• **Reading text**
⟨
Recently, we have seen a backlash to the verdict of the Supreme Court allowing the menstruating women to gain unrestricted entry into the Sabarimala temple, where the society and the priests have stopped the women folk from entering the temple.

The temple is dedicated to the Sri Ayyapa or Hariharan, the son of Sri Shiva and his consort Mohini (the female incarnation of Sri Vishnu). He has been remarked as the manifestation of prosperity and growth that harbour the materialistic way of life for people.

There has been a practice in all the temples dedicated to him for over centuries where women have been denied any kind of entry into his temples not only during their menses but otherwise also.

This practice in the Sabarimala temple, situated in the Periyar Tiger reserve gained its force from Rule 3 (b) of the Kerala Hindu Places of Public Worship (Authorisation of Entry) Rules, 1965, which was struck down by the Supreme Court as being unconstitutional in its approach. The issue remains that why did the court go so far to declare the age-old practice as conventional, leading it to attack the beliefs of so many devotees on illusory grounds, while important matters pertaining to women’s safety and the #MeToo, honour killings and child marriage have received no attention from the Supreme Court.
⟩
• **Data section**
⟨
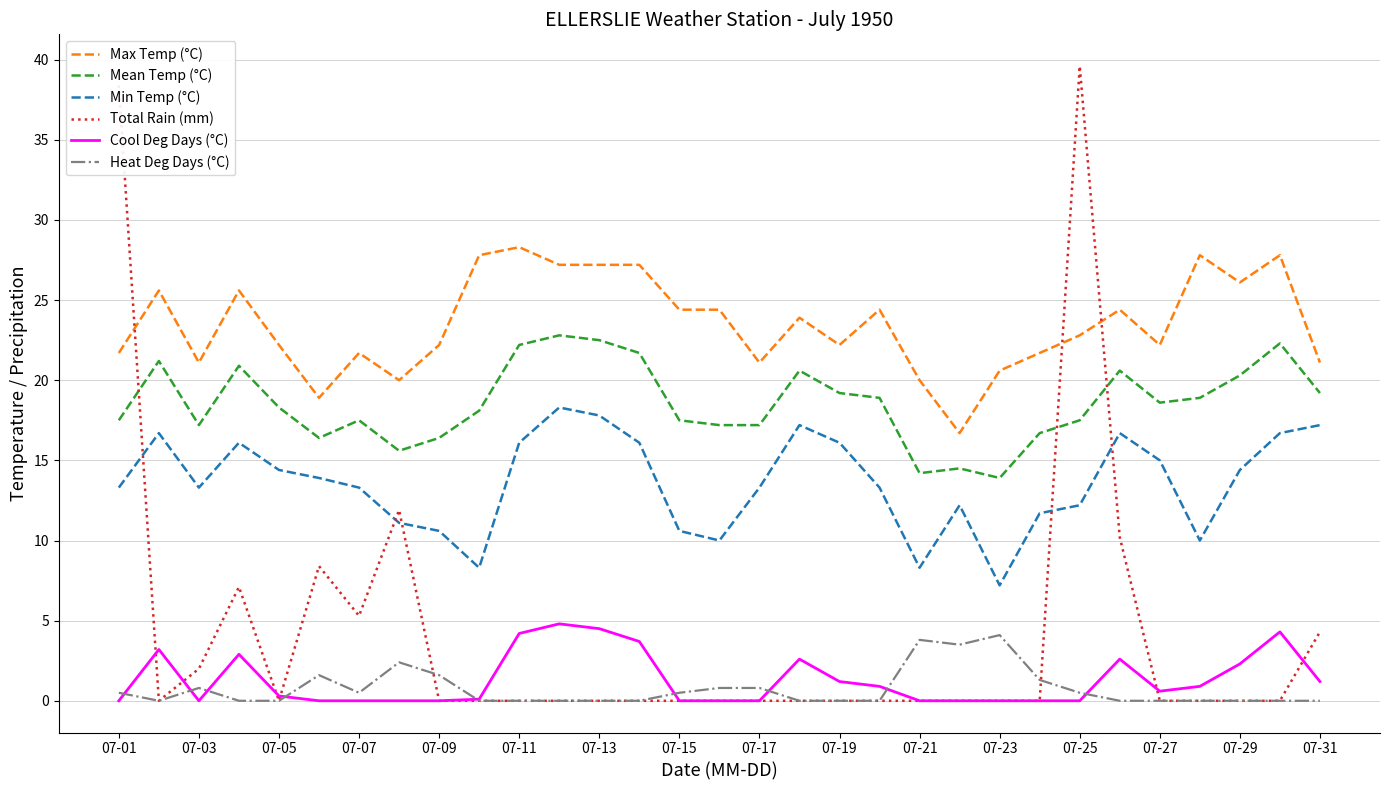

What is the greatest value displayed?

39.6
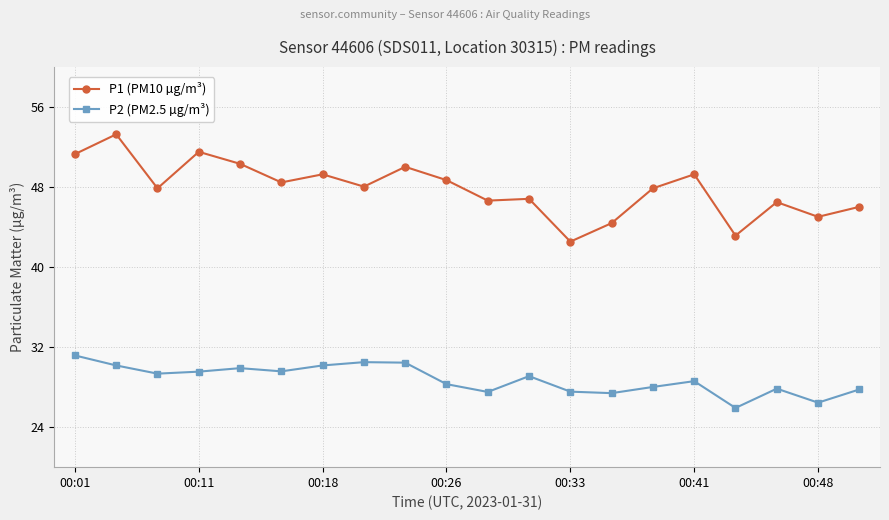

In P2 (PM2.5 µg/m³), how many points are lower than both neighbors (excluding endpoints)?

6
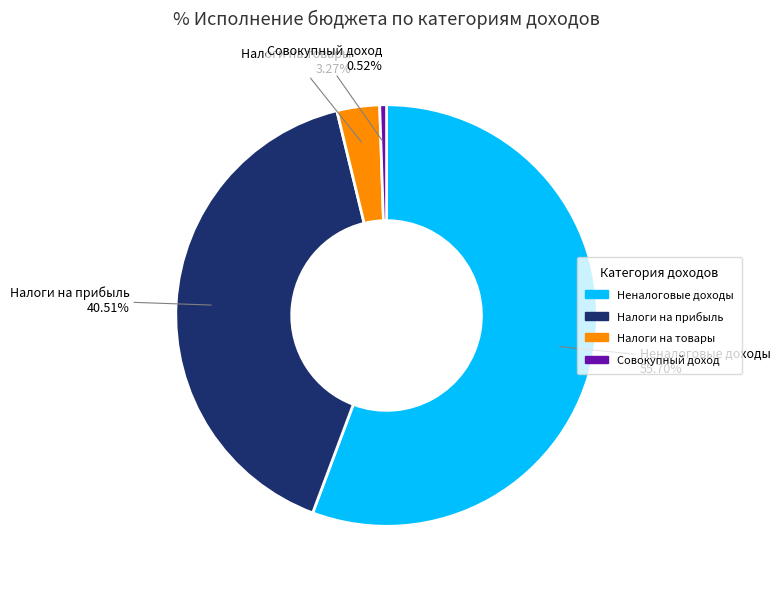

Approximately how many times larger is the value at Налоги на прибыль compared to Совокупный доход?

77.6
⟩
• **Questions on the material**
1. Render the records as a Markdown table with columns Row and Record text, starting at the line containing "Approximately how many" and ending at the last line of the records, with blank lines omitted.
2. Carry the piece on the Sabarimala temple entry verdict forward from its final sentence.

• **Answers for the tasks**
1.
| Row | Record text |
|---|---|
| 1 | Approximately how many times larger is the value at Налоги на прибыль compared to Совокупный доход? |
| 2 | 77.6 |

2.
The result being that the people became more offended, and are now forcing women to go back half-way from attending their prayers at the temple, also the BJP, which has remained a subtle force in the state is now vying to tap into the protectionist sentiment for religious preservation in the state, in stark contrast to the CPI (M) and Congress, forming the Left Democratic Front and United Democratic Front respectively. 

The Katha Behind The Bar of Entry:

The popular media debate is centered around just the fact that women weren’t allowed entry into the temple. It is a misinformation campaign pampered by blind, and anti-male feminists, as well as misinformed/ ill-informed English journalists, who do not delve into the matter deeply. The issue relates to entry of menstruating women, while any ordinary Hindu woman will not enter a temple during the above period, for reasons well known to her. Thus, in an attempt to find some logic into the verdict and the media campaign, let us find the rationale through the lore and the law.

The story begins when during the Vishwamanthan, (Shiv Purana), when Sri Durga was battling Mahishasura, (the reason we celebrate Vijaya Dashmi), when after his death the asuras sister ‘Mahishi’ enraged with the powers and leelas of Sri Vishnu and Sri Shiva, sat on sadhana from Sri Brahma, praying for immortality. He denied her immortality but gave her powers and a boon that she may only be killed by a son born out of a union between Sri Vishnu and Sri Shiva, which was not possible.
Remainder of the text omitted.